TASK DIRECTIONS: If a line of the material holds the string "stained", please copy it.

INFORMATION SUPPLIED:

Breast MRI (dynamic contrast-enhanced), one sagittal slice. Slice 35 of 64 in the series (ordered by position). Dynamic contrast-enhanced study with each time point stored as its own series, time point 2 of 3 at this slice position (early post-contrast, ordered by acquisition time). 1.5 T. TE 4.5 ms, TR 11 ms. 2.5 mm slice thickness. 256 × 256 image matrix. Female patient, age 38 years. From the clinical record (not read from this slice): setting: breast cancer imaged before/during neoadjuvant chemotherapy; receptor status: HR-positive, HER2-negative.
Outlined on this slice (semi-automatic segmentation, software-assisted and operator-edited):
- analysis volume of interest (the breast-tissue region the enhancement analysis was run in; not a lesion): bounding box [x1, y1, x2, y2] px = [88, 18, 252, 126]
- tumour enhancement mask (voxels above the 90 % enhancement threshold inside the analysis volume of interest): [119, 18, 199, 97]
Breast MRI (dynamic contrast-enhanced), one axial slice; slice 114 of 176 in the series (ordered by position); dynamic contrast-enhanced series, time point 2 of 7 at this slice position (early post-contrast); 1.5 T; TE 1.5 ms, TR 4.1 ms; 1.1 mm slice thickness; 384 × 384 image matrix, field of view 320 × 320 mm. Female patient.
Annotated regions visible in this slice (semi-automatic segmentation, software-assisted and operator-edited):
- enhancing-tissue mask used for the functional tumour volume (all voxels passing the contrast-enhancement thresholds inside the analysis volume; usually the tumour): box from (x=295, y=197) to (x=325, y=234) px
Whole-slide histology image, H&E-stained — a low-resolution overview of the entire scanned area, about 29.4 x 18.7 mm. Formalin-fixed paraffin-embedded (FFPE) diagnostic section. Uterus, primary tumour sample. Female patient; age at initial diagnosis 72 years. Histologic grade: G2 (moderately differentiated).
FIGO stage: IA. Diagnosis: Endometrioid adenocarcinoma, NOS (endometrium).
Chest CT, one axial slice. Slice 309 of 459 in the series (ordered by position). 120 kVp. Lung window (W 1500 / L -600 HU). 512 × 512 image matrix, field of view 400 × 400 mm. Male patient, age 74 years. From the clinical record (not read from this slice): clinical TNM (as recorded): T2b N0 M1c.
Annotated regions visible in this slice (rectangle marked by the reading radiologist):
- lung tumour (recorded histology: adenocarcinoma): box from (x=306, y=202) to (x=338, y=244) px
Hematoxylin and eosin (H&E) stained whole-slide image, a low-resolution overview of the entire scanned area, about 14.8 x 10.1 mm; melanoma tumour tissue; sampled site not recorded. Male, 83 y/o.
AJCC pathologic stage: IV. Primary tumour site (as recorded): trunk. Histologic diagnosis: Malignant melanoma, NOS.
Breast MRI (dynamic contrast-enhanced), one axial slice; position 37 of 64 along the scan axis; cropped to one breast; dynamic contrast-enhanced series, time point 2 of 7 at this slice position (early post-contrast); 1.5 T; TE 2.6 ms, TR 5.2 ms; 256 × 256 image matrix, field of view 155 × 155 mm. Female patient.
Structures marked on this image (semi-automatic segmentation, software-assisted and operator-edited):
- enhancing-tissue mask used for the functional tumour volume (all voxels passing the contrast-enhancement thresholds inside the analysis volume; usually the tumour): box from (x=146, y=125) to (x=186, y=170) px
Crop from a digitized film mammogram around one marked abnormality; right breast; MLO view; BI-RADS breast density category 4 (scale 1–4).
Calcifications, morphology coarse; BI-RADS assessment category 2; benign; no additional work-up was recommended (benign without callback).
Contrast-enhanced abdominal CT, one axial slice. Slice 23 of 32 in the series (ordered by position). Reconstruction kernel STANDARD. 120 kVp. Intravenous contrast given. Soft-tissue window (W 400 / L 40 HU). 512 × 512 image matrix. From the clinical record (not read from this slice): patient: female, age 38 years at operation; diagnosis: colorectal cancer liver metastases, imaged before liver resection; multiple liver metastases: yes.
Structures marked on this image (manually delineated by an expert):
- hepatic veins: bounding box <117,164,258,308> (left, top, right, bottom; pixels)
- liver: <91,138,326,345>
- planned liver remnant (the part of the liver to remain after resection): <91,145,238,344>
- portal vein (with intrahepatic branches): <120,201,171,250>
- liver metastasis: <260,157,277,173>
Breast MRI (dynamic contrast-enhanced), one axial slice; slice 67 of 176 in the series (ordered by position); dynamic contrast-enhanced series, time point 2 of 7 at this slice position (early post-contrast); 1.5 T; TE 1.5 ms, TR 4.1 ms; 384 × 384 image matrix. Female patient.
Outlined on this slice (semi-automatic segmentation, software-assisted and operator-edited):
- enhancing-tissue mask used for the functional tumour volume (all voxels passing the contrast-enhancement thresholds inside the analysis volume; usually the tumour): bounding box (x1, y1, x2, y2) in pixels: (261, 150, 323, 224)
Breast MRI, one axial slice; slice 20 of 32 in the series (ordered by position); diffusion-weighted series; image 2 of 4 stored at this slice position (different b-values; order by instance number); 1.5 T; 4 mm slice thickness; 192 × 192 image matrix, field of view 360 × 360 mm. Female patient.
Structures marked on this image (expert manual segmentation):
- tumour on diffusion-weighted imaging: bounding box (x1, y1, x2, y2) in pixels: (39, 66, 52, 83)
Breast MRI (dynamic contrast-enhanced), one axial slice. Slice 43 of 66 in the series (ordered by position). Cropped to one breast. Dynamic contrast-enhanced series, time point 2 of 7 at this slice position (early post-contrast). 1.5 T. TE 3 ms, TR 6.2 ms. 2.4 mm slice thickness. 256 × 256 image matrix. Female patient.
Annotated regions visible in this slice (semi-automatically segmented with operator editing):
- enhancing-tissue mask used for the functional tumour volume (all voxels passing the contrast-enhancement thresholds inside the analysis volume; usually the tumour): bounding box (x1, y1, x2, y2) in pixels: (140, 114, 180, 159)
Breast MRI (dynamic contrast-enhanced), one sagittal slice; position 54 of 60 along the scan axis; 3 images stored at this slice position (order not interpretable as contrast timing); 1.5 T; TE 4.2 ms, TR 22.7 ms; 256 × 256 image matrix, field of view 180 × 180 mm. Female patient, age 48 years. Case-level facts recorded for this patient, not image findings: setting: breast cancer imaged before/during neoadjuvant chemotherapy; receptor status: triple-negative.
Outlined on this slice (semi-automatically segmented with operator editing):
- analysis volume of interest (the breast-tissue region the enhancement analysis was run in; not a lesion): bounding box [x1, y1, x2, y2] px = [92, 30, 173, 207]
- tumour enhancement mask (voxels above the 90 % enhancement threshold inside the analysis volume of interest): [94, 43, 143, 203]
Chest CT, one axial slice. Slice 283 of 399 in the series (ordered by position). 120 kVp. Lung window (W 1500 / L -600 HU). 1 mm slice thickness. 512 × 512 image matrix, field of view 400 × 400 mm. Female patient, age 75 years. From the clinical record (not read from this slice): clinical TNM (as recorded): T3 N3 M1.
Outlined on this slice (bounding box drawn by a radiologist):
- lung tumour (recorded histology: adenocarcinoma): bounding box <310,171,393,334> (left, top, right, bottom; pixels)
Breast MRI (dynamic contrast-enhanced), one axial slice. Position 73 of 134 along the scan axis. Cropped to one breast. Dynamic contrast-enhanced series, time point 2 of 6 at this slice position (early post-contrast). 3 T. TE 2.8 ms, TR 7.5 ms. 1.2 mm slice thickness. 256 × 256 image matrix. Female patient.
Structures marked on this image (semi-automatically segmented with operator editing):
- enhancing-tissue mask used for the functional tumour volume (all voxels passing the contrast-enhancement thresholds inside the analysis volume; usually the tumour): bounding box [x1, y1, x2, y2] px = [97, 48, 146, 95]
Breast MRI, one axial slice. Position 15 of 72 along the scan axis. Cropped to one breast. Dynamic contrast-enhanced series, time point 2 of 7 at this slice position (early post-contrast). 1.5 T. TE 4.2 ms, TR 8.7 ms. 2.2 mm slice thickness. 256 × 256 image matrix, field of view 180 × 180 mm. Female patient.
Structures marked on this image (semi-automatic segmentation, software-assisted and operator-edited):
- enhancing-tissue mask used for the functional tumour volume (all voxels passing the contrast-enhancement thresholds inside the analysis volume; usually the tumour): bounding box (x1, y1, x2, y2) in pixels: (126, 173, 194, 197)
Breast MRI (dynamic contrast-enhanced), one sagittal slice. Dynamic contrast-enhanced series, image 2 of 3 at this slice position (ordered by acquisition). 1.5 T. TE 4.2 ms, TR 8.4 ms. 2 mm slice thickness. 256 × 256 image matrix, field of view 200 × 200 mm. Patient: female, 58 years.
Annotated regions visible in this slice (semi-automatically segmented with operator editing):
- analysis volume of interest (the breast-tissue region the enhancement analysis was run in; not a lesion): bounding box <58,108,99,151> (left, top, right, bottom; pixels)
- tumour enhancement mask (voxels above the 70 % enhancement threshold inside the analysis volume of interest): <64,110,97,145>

REPLY TO THE TASK:
Whole-slide histology image, H&E-stained — a low-resolution overview of the entire scanned area, about 29.4 x 18.7 mm. Formalin-fixed paraffin-embedded (FFPE) diagnostic section. Uterus, primary tumour sample. Female patient; age at initial diagnosis 72 years. Histologic grade: G2 (moderately differentiated).
Hematoxylin and eosin (H&E) stained whole-slide image, a low-resolution overview of the entire scanned area, about 14.8 x 10.1 mm; melanoma tumour tissue; sampled site not recorded. Male, 83 y/o.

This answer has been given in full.